Dataset records:

______

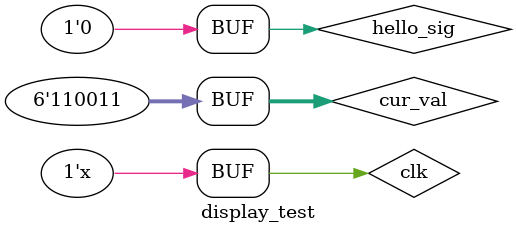
<source format=v>
`timescale 1ns / 1ps
module display_test();
reg clk,hello_sig;
reg [5:0] cur_val;
wire [7:0] an,seg;
display test(clk,hello_sig,cur_val,an,seg);
initial begin
clk<=0;
#5 hello_sig<=1;
cur_val<=6'b110011;
#500 hello_sig<=0;
end
always begin
#1.3 clk=!clk;
end
endmodule

</source>
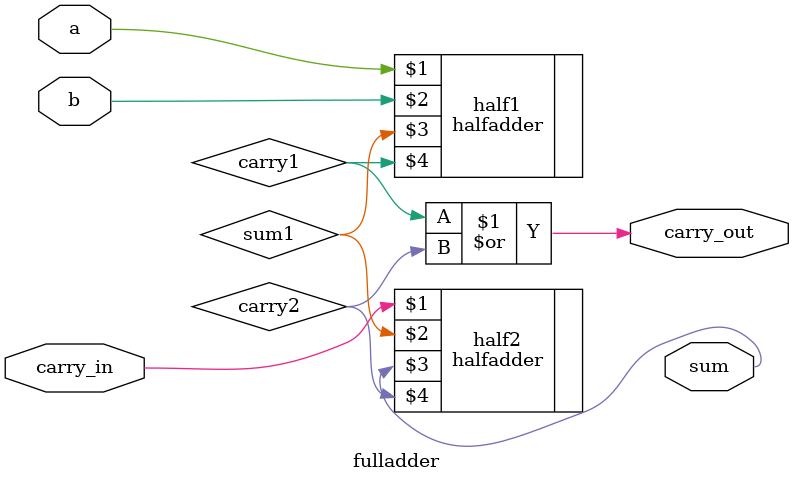
<source format=v>
`include "halfadder.v"

module fulladder(
    a, b, carry_in, sum, carry_out
);

input a;
input b;
input carry_in;

output sum;
output carry_out;

wire sum1;
wire carry1;
wire carry2;

halfadder half1 (a, b, sum1, carry1);
halfadder half2 (carry_in, sum1, sum, carry2);

assign carry_out = carry1 | carry2;

endmodule
</source>
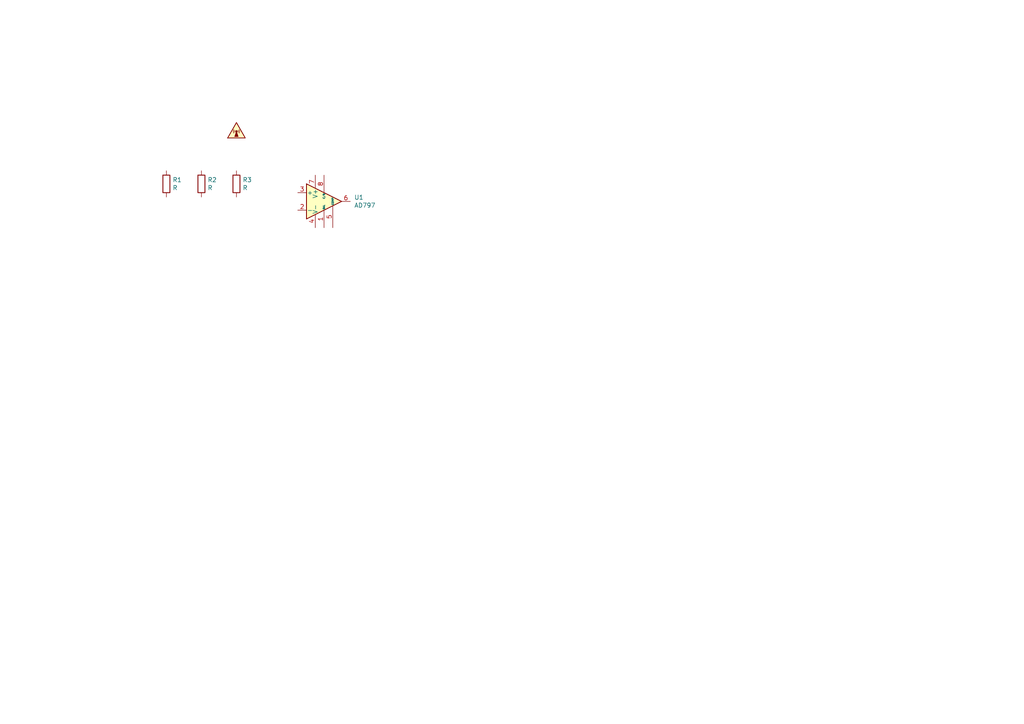
<source format=kicad_sch>
(kicad_sch (version 20211123) (generator eeschema)

  (uuid 3f05ee87-3b0a-445a-9201-22e00c58baf5)

  (paper "A4")

  (title_block
    (title "Test for footprint replace")
    (rev "1")
    (company "KiBot")
    (comment 1 "We try to replace U1")
  )

  


  (symbol (lib_id "Device:R") (at 48.26 53.34 0) (unit 1)
    (in_bom yes) (on_board yes)
    (uuid 00000000-0000-0000-0000-00006609d7ea)
    (property "Reference" "R1" (id 0) (at 50.038 52.1716 0)
      (effects (font (size 1.27 1.27)) (justify left))
    )
    (property "Value" "R" (id 1) (at 50.038 54.483 0)
      (effects (font (size 1.27 1.27)) (justify left))
    )
    (property "Footprint" "my_lib:R_0805_2012Metric" (id 2) (at 46.482 53.34 90)
      (effects (font (size 1.27 1.27)) hide)
    )
    (property "Datasheet" "~" (id 3) (at 48.26 53.34 0)
      (effects (font (size 1.27 1.27)) hide)
    )
    (pin "1" (uuid d01cb288-9ea1-40b4-9ec7-28b1b52c3409))
    (pin "2" (uuid ab455058-7e48-4034-8660-faf270ae2f1f))
  )

  (symbol (lib_id "Amplifier_Operational:AD797") (at 93.98 58.42 0) (unit 1)
    (in_bom yes) (on_board yes)
    (uuid 00000000-0000-0000-0000-00006609e34c)
    (property "Reference" "U1" (id 0) (at 102.7176 57.2516 0)
      (effects (font (size 1.27 1.27)) (justify left))
    )
    (property "Value" "AD797" (id 1) (at 102.7176 59.563 0)
      (effects (font (size 1.27 1.27)) (justify left))
    )
    (property "Footprint" "my_lib:SOIC-8-1EP_3.9x4.9mm_P1.27mm_EP2.29x3mm" (id 2) (at 95.25 57.15 0)
      (effects (font (size 1.27 1.27)) hide)
    )
    (property "Datasheet" "https://www.analog.com/media/en/technical-documentation/data-sheets/AD797.pdf" (id 3) (at 95.25 54.61 0)
      (effects (font (size 1.27 1.27)) hide)
    )
    (pin "1" (uuid ef49cd2d-f8eb-42d4-afb0-f319a76cf777))
    (pin "2" (uuid f2de5a9f-170b-4de4-b224-8187a0fc1e2a))
    (pin "3" (uuid 7638eadb-9303-4f22-8f55-7ec4c83a3b29))
    (pin "4" (uuid 746de6a7-9824-4fcd-a342-069055270d64))
    (pin "5" (uuid c4163218-eddb-4b41-ba44-395ac5042f65))
    (pin "6" (uuid bf26b165-5620-42e1-86ee-86c56f7cccb5))
    (pin "7" (uuid 6e36e210-d800-42f4-ae93-bbf6da1cc9cb))
    (pin "8" (uuid caaa5682-0a8c-4751-8ba1-873edc5e4c9d))
  )

  (symbol (lib_id "Device:R") (at 58.42 53.34 0) (unit 1)
    (in_bom yes) (on_board yes)
    (uuid 00000000-0000-0000-0000-00006609edaf)
    (property "Reference" "R2" (id 0) (at 60.198 52.1716 0)
      (effects (font (size 1.27 1.27)) (justify left))
    )
    (property "Value" "R" (id 1) (at 60.198 54.483 0)
      (effects (font (size 1.27 1.27)) (justify left))
    )
    (property "Footprint" "my_lib:R_0805_2012Metric" (id 2) (at 56.642 53.34 90)
      (effects (font (size 1.27 1.27)) hide)
    )
    (property "Datasheet" "~" (id 3) (at 58.42 53.34 0)
      (effects (font (size 1.27 1.27)) hide)
    )
    (pin "1" (uuid d144ab73-e8ae-4a12-897a-5175c0642493))
    (pin "2" (uuid 422aa746-f799-4047-9bcf-68b2568518df))
  )

  (symbol (lib_id "Device:R") (at 68.58 53.34 0) (unit 1)
    (in_bom yes) (on_board yes)
    (uuid 00000000-0000-0000-0000-00006609ef02)
    (property "Reference" "R3" (id 0) (at 70.358 52.1716 0)
      (effects (font (size 1.27 1.27)) (justify left))
    )
    (property "Value" "R" (id 1) (at 70.358 54.483 0)
      (effects (font (size 1.27 1.27)) (justify left))
    )
    (property "Footprint" "my_lib:R_0805_2012Metric" (id 2) (at 66.802 53.34 90)
      (effects (font (size 1.27 1.27)) hide)
    )
    (property "Datasheet" "~" (id 3) (at 68.58 53.34 0)
      (effects (font (size 1.27 1.27)) hide)
    )
    (pin "1" (uuid 34a26c93-afcf-41b6-987c-6485238dc9fa))
    (pin "2" (uuid 5fca5d48-f2e3-4f16-82bf-94e43f3d0608))
  )

  (symbol (lib_id "Graphic:SYM_Radio_Waves_Small") (at 68.58 38.1 0) (unit 1)
    (in_bom yes) (on_board yes)
    (uuid 00000000-0000-0000-0000-00006609fe1b)
    (property "Reference" "SYM1" (id 0) (at 68.58 34.544 0)
      (effects (font (size 1.27 1.27)) hide)
    )
    (property "Value" "SYM_Radio_Waves_Small" (id 1) (at 68.58 41.275 0)
      (effects (font (size 1.27 1.27)) hide)
    )
    (property "Footprint" "my_lib:ESD-Logo_13.2x12mm_SilkScreen" (id 2) (at 68.58 42.545 0)
      (effects (font (size 1.27 1.27)) hide)
    )
    (property "Datasheet" "~" (id 3) (at 69.342 43.18 0)
      (effects (font (size 1.27 1.27)) hide)
    )
  )

  (sheet_instances
    (path "/" (page "1"))
  )

  (symbol_instances
    (path "/00000000-0000-0000-0000-00006609d7ea"
      (reference "R1") (unit 1) (value "R") (footprint "my_lib:R_0805_2012Metric")
    )
    (path "/00000000-0000-0000-0000-00006609edaf"
      (reference "R2") (unit 1) (value "R") (footprint "my_lib:R_0805_2012Metric")
    )
    (path "/00000000-0000-0000-0000-00006609ef02"
      (reference "R3") (unit 1) (value "R") (footprint "my_lib:R_0805_2012Metric")
    )
    (path "/00000000-0000-0000-0000-00006609fe1b"
      (reference "SYM1") (unit 1) (value "SYM_Radio_Waves_Small") (footprint "my_lib:ESD-Logo_13.2x12mm_SilkScreen")
    )
    (path "/00000000-0000-0000-0000-00006609e34c"
      (reference "U1") (unit 1) (value "AD797") (footprint "my_lib:SOIC-8-1EP_3.9x4.9mm_P1.27mm_EP2.29x3mm")
    )
  )
)

</source>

______

ACTIVITY:
With the images left out, output all the entries above exactly.

RESULT OF THIS EXERCISE:
<source format=v>
`timescale 1ns / 1ps
module display_test();
reg clk,hello_sig;
reg [5:0] cur_val;
wire [7:0] an,seg;
display test(clk,hello_sig,cur_val,an,seg);
initial begin
clk<=0;
#5 hello_sig<=1;
cur_val<=6'b110011;
#500 hello_sig<=0;
end
always begin
#1.3 clk=!clk;
end
endmodule

</source>
<source format=v>
`include "halfadder.v"

module fulladder(
    a, b, carry_in, sum, carry_out
);

input a;
input b;
input carry_in;

output sum;
output carry_out;

wire sum1;
wire carry1;
wire carry2;

halfadder half1 (a, b, sum1, carry1);
halfadder half2 (carry_in, sum1, sum, carry2);

assign carry_out = carry1 | carry2;

endmodule
</source>
<source format=kicad_sch>
(kicad_sch (version 20211123) (generator eeschema)

  (uuid 3f05ee87-3b0a-445a-9201-22e00c58baf5)

  (paper "A4")

  (title_block
    (title "Test for footprint replace")
    (rev "1")
    (company "KiBot")
    (comment 1 "We try to replace U1")
  )

  


  (symbol (lib_id "Device:R") (at 48.26 53.34 0) (unit 1)
    (in_bom yes) (on_board yes)
    (uuid 00000000-0000-0000-0000-00006609d7ea)
    (property "Reference" "R1" (id 0) (at 50.038 52.1716 0)
      (effects (font (size 1.27 1.27)) (justify left))
    )
    (property "Value" "R" (id 1) (at 50.038 54.483 0)
      (effects (font (size 1.27 1.27)) (justify left))
    )
    (property "Footprint" "my_lib:R_0805_2012Metric" (id 2) (at 46.482 53.34 90)
      (effects (font (size 1.27 1.27)) hide)
    )
    (property "Datasheet" "~" (id 3) (at 48.26 53.34 0)
      (effects (font (size 1.27 1.27)) hide)
    )
    (pin "1" (uuid d01cb288-9ea1-40b4-9ec7-28b1b52c3409))
    (pin "2" (uuid ab455058-7e48-4034-8660-faf270ae2f1f))
  )

  (symbol (lib_id "Amplifier_Operational:AD797") (at 93.98 58.42 0) (unit 1)
    (in_bom yes) (on_board yes)
    (uuid 00000000-0000-0000-0000-00006609e34c)
    (property "Reference" "U1" (id 0) (at 102.7176 57.2516 0)
      (effects (font (size 1.27 1.27)) (justify left))
    )
    (property "Value" "AD797" (id 1) (at 102.7176 59.563 0)
      (effects (font (size 1.27 1.27)) (justify left))
    )
    (property "Footprint" "my_lib:SOIC-8-1EP_3.9x4.9mm_P1.27mm_EP2.29x3mm" (id 2) (at 95.25 57.15 0)
      (effects (font (size 1.27 1.27)) hide)
    )
    (property "Datasheet" "https://www.analog.com/media/en/technical-documentation/data-sheets/AD797.pdf" (id 3) (at 95.25 54.61 0)
      (effects (font (size 1.27 1.27)) hide)
    )
    (pin "1" (uuid ef49cd2d-f8eb-42d4-afb0-f319a76cf777))
    (pin "2" (uuid f2de5a9f-170b-4de4-b224-8187a0fc1e2a))
    (pin "3" (uuid 7638eadb-9303-4f22-8f55-7ec4c83a3b29))
    (pin "4" (uuid 746de6a7-9824-4fcd-a342-069055270d64))
    (pin "5" (uuid c4163218-eddb-4b41-ba44-395ac5042f65))
    (pin "6" (uuid bf26b165-5620-42e1-86ee-86c56f7cccb5))
    (pin "7" (uuid 6e36e210-d800-42f4-ae93-bbf6da1cc9cb))
    (pin "8" (uuid caaa5682-0a8c-4751-8ba1-873edc5e4c9d))
  )

  (symbol (lib_id "Device:R") (at 58.42 53.34 0) (unit 1)
    (in_bom yes) (on_board yes)
    (uuid 00000000-0000-0000-0000-00006609edaf)
    (property "Reference" "R2" (id 0) (at 60.198 52.1716 0)
      (effects (font (size 1.27 1.27)) (justify left))
    )
    (property "Value" "R" (id 1) (at 60.198 54.483 0)
      (effects (font (size 1.27 1.27)) (justify left))
    )
    (property "Footprint" "my_lib:R_0805_2012Metric" (id 2) (at 56.642 53.34 90)
      (effects (font (size 1.27 1.27)) hide)
    )
    (property "Datasheet" "~" (id 3) (at 58.42 53.34 0)
      (effects (font (size 1.27 1.27)) hide)
    )
    (pin "1" (uuid d144ab73-e8ae-4a12-897a-5175c0642493))
    (pin "2" (uuid 422aa746-f799-4047-9bcf-68b2568518df))
  )

  (symbol (lib_id "Device:R") (at 68.58 53.34 0) (unit 1)
    (in_bom yes) (on_board yes)
    (uuid 00000000-0000-0000-0000-00006609ef02)
    (property "Reference" "R3" (id 0) (at 70.358 52.1716 0)
      (effects (font (size 1.27 1.27)) (justify left))
    )
    (property "Value" "R" (id 1) (at 70.358 54.483 0)
      (effects (font (size 1.27 1.27)) (justify left))
    )
    (property "Footprint" "my_lib:R_0805_2012Metric" (id 2) (at 66.802 53.34 90)
      (effects (font (size 1.27 1.27)) hide)
    )
    (property "Datasheet" "~" (id 3) (at 68.58 53.34 0)
      (effects (font (size 1.27 1.27)) hide)
    )
    (pin "1" (uuid 34a26c93-afcf-41b6-987c-6485238dc9fa))
    (pin "2" (uuid 5fca5d48-f2e3-4f16-82bf-94e43f3d0608))
  )

  (symbol (lib_id "Graphic:SYM_Radio_Waves_Small") (at 68.58 38.1 0) (unit 1)
    (in_bom yes) (on_board yes)
    (uuid 00000000-0000-0000-0000-00006609fe1b)
    (property "Reference" "SYM1" (id 0) (at 68.58 34.544 0)
      (effects (font (size 1.27 1.27)) hide)
    )
    (property "Value" "SYM_Radio_Waves_Small" (id 1) (at 68.58 41.275 0)
      (effects (font (size 1.27 1.27)) hide)
    )
    (property "Footprint" "my_lib:ESD-Logo_13.2x12mm_SilkScreen" (id 2) (at 68.58 42.545 0)
      (effects (font (size 1.27 1.27)) hide)
    )
    (property "Datasheet" "~" (id 3) (at 69.342 43.18 0)
      (effects (font (size 1.27 1.27)) hide)
    )
  )

  (sheet_instances
    (path "/" (page "1"))
  )

  (symbol_instances
    (path "/00000000-0000-0000-0000-00006609d7ea"
      (reference "R1") (unit 1) (value "R") (footprint "my_lib:R_0805_2012Metric")
    )
    (path "/00000000-0000-0000-0000-00006609edaf"
      (reference "R2") (unit 1) (value "R") (footprint "my_lib:R_0805_2012Metric")
    )
    (path "/00000000-0000-0000-0000-00006609ef02"
      (reference "R3") (unit 1) (value "R") (footprint "my_lib:R_0805_2012Metric")
    )
    (path "/00000000-0000-0000-0000-00006609fe1b"
      (reference "SYM1") (unit 1) (value "SYM_Radio_Waves_Small") (footprint "my_lib:ESD-Logo_13.2x12mm_SilkScreen")
    )
    (path "/00000000-0000-0000-0000-00006609e34c"
      (reference "U1") (unit 1) (value "AD797") (footprint "my_lib:SOIC-8-1EP_3.9x4.9mm_P1.27mm_EP2.29x3mm")
    )
  )
)

</source>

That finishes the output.